(Stored items from a collection)

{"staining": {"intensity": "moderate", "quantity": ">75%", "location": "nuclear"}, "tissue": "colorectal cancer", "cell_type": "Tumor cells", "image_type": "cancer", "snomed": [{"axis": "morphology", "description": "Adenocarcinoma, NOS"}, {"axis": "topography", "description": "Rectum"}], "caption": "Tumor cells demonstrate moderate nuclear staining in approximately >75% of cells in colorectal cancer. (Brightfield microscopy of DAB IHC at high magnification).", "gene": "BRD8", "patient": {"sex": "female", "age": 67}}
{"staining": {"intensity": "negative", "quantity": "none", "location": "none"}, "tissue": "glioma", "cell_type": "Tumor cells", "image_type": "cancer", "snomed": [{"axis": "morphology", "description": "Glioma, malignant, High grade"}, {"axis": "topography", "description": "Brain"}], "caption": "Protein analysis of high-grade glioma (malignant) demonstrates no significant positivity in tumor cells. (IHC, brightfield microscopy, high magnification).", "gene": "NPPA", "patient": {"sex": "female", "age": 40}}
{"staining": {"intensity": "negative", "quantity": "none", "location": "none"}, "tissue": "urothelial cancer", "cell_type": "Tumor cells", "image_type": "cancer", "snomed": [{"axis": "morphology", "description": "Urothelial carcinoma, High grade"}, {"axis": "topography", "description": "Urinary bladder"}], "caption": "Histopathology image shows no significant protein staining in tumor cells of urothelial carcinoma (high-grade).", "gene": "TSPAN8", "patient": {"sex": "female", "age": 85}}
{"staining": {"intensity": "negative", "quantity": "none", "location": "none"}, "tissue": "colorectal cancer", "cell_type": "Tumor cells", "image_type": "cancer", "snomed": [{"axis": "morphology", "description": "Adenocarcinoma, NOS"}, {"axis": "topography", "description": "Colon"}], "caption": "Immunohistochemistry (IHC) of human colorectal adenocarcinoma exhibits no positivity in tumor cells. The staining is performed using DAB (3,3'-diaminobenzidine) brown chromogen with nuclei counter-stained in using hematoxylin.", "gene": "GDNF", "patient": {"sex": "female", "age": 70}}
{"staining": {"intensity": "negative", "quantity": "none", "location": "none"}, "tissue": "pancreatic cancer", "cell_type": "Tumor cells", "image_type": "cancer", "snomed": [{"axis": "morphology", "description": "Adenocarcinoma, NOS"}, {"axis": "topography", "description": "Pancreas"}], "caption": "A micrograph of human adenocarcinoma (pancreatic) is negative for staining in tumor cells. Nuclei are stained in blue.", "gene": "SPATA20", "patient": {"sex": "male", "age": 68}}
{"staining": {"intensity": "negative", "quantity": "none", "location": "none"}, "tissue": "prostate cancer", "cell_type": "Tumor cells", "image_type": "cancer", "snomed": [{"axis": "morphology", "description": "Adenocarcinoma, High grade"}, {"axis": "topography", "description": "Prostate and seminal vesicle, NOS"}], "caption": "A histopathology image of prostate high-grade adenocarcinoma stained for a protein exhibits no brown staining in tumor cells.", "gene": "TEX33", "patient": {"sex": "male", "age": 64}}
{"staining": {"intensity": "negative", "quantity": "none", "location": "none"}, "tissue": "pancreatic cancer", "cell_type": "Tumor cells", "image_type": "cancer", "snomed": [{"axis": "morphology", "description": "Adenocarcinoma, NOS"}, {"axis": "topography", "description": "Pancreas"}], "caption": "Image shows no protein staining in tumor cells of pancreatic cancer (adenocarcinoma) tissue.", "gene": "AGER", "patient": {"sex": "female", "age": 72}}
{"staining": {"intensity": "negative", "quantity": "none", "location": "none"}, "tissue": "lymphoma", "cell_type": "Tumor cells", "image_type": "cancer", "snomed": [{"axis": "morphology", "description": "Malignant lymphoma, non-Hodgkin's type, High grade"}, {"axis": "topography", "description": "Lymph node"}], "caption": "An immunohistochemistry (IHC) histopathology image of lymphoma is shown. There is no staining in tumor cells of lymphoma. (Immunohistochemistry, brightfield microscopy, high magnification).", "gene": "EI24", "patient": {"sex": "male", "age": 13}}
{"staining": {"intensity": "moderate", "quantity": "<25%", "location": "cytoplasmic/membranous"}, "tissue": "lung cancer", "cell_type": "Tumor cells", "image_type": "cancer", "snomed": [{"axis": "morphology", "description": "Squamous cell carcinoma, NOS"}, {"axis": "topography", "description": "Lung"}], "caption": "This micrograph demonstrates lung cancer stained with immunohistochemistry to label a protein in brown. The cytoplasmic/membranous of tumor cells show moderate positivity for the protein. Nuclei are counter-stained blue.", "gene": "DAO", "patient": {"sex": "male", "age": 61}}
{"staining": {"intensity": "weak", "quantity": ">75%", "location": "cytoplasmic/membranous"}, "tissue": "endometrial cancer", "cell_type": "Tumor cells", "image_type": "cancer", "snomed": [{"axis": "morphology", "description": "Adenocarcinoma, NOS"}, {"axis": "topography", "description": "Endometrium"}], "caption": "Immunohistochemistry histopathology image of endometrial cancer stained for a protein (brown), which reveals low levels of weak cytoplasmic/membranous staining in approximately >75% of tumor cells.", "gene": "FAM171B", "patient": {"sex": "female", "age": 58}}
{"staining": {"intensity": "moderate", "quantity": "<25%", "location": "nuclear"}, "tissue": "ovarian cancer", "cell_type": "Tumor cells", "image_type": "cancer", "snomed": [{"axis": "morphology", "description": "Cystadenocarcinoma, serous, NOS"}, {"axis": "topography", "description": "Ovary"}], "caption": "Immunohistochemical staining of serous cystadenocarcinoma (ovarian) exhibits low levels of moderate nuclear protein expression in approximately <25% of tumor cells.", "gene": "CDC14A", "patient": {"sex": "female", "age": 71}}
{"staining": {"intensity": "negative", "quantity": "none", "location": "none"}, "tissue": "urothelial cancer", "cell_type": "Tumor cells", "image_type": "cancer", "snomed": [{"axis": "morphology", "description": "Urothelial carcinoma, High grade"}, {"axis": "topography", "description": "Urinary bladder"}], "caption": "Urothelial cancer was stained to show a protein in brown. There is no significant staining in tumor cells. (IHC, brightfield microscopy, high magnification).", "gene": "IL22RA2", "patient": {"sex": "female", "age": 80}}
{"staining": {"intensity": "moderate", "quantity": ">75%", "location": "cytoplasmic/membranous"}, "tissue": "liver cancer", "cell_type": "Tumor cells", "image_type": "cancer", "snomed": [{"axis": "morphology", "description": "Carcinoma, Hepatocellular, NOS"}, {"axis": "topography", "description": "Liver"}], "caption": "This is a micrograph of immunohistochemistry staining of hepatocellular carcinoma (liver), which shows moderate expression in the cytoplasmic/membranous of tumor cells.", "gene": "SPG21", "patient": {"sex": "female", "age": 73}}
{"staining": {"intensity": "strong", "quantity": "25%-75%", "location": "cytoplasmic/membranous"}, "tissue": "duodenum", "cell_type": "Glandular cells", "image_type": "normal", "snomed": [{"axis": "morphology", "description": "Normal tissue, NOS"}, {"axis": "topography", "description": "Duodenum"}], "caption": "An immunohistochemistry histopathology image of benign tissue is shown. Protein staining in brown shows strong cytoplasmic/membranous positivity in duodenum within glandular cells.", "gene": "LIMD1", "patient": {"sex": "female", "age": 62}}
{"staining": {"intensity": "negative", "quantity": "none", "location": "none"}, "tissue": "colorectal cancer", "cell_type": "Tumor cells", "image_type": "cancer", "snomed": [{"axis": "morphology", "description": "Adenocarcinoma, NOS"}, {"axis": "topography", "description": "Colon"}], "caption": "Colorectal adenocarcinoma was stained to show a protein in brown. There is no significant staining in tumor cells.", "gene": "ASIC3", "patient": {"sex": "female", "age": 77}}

= What you should do =
Down to the last line, reproduce the entries above precisely.

= Output of the exercise =
{"staining": {"intensity": "moderate", "quantity": ">75%", "location": "nuclear"}, "tissue": "colorectal cancer", "cell_type": "Tumor cells", "image_type": "cancer", "snomed": [{"axis": "morphology", "description": "Adenocarcinoma, NOS"}, {"axis": "topography", "description": "Rectum"}], "caption": "Tumor cells demonstrate moderate nuclear staining in approximately >75% of cells in colorectal cancer. (Brightfield microscopy of DAB IHC at high magnification).", "gene": "BRD8", "patient": {"sex": "female", "age": 67}}
{"staining": {"intensity": "negative", "quantity": "none", "location": "none"}, "tissue": "glioma", "cell_type": "Tumor cells", "image_type": "cancer", "snomed": [{"axis": "morphology", "description": "Glioma, malignant, High grade"}, {"axis": "topography", "description": "Brain"}], "caption": "Protein analysis of high-grade glioma (malignant) demonstrates no significant positivity in tumor cells. (IHC, brightfield microscopy, high magnification).", "gene": "NPPA", "patient": {"sex": "female", "age": 40}}
{"staining": {"intensity": "negative", "quantity": "none", "location": "none"}, "tissue": "urothelial cancer", "cell_type": "Tumor cells", "image_type": "cancer", "snomed": [{"axis": "morphology", "description": "Urothelial carcinoma, High grade"}, {"axis": "topography", "description": "Urinary bladder"}], "caption": "Histopathology image shows no significant protein staining in tumor cells of urothelial carcinoma (high-grade).", "gene": "TSPAN8", "patient": {"sex": "female", "age": 85}}
{"staining": {"intensity": "negative", "quantity": "none", "location": "none"}, "tissue": "colorectal cancer", "cell_type": "Tumor cells", "image_type": "cancer", "snomed": [{"axis": "morphology", "description": "Adenocarcinoma, NOS"}, {"axis": "topography", "description": "Colon"}], "caption": "Immunohistochemistry (IHC) of human colorectal adenocarcinoma exhibits no positivity in tumor cells. The staining is performed using DAB (3,3'-diaminobenzidine) brown chromogen with nuclei counter-stained in using hematoxylin.", "gene": "GDNF", "patient": {"sex": "female", "age": 70}}
{"staining": {"intensity": "negative", "quantity": "none", "location": "none"}, "tissue": "pancreatic cancer", "cell_type": "Tumor cells", "image_type": "cancer", "snomed": [{"axis": "morphology", "description": "Adenocarcinoma, NOS"}, {"axis": "topography", "description": "Pancreas"}], "caption": "A micrograph of human adenocarcinoma (pancreatic) is negative for staining in tumor cells. Nuclei are stained in blue.", "gene": "SPATA20", "patient": {"sex": "male", "age": 68}}
{"staining": {"intensity": "negative", "quantity": "none", "location": "none"}, "tissue": "prostate cancer", "cell_type": "Tumor cells", "image_type": "cancer", "snomed": [{"axis": "morphology", "description": "Adenocarcinoma, High grade"}, {"axis": "topography", "description": "Prostate and seminal vesicle, NOS"}], "caption": "A histopathology image of prostate high-grade adenocarcinoma stained for a protein exhibits no brown staining in tumor cells.", "gene": "TEX33", "patient": {"sex": "male", "age": 64}}
{"staining": {"intensity": "negative", "quantity": "none", "location": "none"}, "tissue": "pancreatic cancer", "cell_type": "Tumor cells", "image_type": "cancer", "snomed": [{"axis": "morphology", "description": "Adenocarcinoma, NOS"}, {"axis": "topography", "description": "Pancreas"}], "caption": "Image shows no protein staining in tumor cells of pancreatic cancer (adenocarcinoma) tissue.", "gene": "AGER", "patient": {"sex": "female", "age": 72}}
{"staining": {"intensity": "negative", "quantity": "none", "location": "none"}, "tissue": "lymphoma", "cell_type": "Tumor cells", "image_type": "cancer", "snomed": [{"axis": "morphology", "description": "Malignant lymphoma, non-Hodgkin's type, High grade"}, {"axis": "topography", "description": "Lymph node"}], "caption": "An immunohistochemistry (IHC) histopathology image of lymphoma is shown. There is no staining in tumor cells of lymphoma. (Immunohistochemistry, brightfield microscopy, high magnification).", "gene": "EI24", "patient": {"sex": "male", "age": 13}}
{"staining": {"intensity": "moderate", "quantity": "<25%", "location": "cytoplasmic/membranous"}, "tissue": "lung cancer", "cell_type": "Tumor cells", "image_type": "cancer", "snomed": [{"axis": "morphology", "description": "Squamous cell carcinoma, NOS"}, {"axis": "topography", "description": "Lung"}], "caption": "This micrograph demonstrates lung cancer stained with immunohistochemistry to label a protein in brown. The cytoplasmic/membranous of tumor cells show moderate positivity for the protein. Nuclei are counter-stained blue.", "gene": "DAO", "patient": {"sex": "male", "age": 61}}
{"staining": {"intensity": "weak", "quantity": ">75%", "location": "cytoplasmic/membranous"}, "tissue": "endometrial cancer", "cell_type": "Tumor cells", "image_type": "cancer", "snomed": [{"axis": "morphology", "description": "Adenocarcinoma, NOS"}, {"axis": "topography", "description": "Endometrium"}], "caption": "Immunohistochemistry histopathology image of endometrial cancer stained for a protein (brown), which reveals low levels of weak cytoplasmic/membranous staining in approximately >75% of tumor cells.", "gene": "FAM171B", "patient": {"sex": "female", "age": 58}}
{"staining": {"intensity": "moderate", "quantity": "<25%", "location": "nuclear"}, "tissue": "ovarian cancer", "cell_type": "Tumor cells", "image_type": "cancer", "snomed": [{"axis": "morphology", "description": "Cystadenocarcinoma, serous, NOS"}, {"axis": "topography", "description": "Ovary"}], "caption": "Immunohistochemical staining of serous cystadenocarcinoma (ovarian) exhibits low levels of moderate nuclear protein expression in approximately <25% of tumor cells.", "gene": "CDC14A", "patient": {"sex": "female", "age": 71}}
{"staining": {"intensity": "negative", "quantity": "none", "location": "none"}, "tissue": "urothelial cancer", "cell_type": "Tumor cells", "image_type": "cancer", "snomed": [{"axis": "morphology", "description": "Urothelial carcinoma, High grade"}, {"axis": "topography", "description": "Urinary bladder"}], "caption": "Urothelial cancer was stained to show a protein in brown. There is no significant staining in tumor cells. (IHC, brightfield microscopy, high magnification).", "gene": "IL22RA2", "patient": {"sex": "female", "age": 80}}
{"staining": {"intensity": "moderate", "quantity": ">75%", "location": "cytoplasmic/membranous"}, "tissue": "liver cancer", "cell_type": "Tumor cells", "image_type": "cancer", "snomed": [{"axis": "morphology", "description": "Carcinoma, Hepatocellular, NOS"}, {"axis": "topography", "description": "Liver"}], "caption": "This is a micrograph of immunohistochemistry staining of hepatocellular carcinoma (liver), which shows moderate expression in the cytoplasmic/membranous of tumor cells.", "gene": "SPG21", "patient": {"sex": "female", "age": 73}}
{"staining": {"intensity": "strong", "quantity": "25%-75%", "location": "cytoplasmic/membranous"}, "tissue": "duodenum", "cell_type": "Glandular cells", "image_type": "normal", "snomed": [{"axis": "morphology", "description": "Normal tissue, NOS"}, {"axis": "topography", "description": "Duodenum"}], "caption": "An immunohistochemistry histopathology image of benign tissue is shown. Protein staining in brown shows strong cytoplasmic/membranous positivity in duodenum within glandular cells.", "gene": "LIMD1", "patient": {"sex": "female", "age": 62}}
{"staining": {"intensity": "negative", "quantity": "none", "location": "none"}, "tissue": "colorectal cancer", "cell_type": "Tumor cells", "image_type": "cancer", "snomed": [{"axis": "morphology", "description": "Adenocarcinoma, NOS"}, {"axis": "topography", "description": "Colon"}], "caption": "Colorectal adenocarcinoma was stained to show a protein in brown. There is no significant staining in tumor cells.", "gene": "ASIC3", "patient": {"sex": "female", "age": 77}}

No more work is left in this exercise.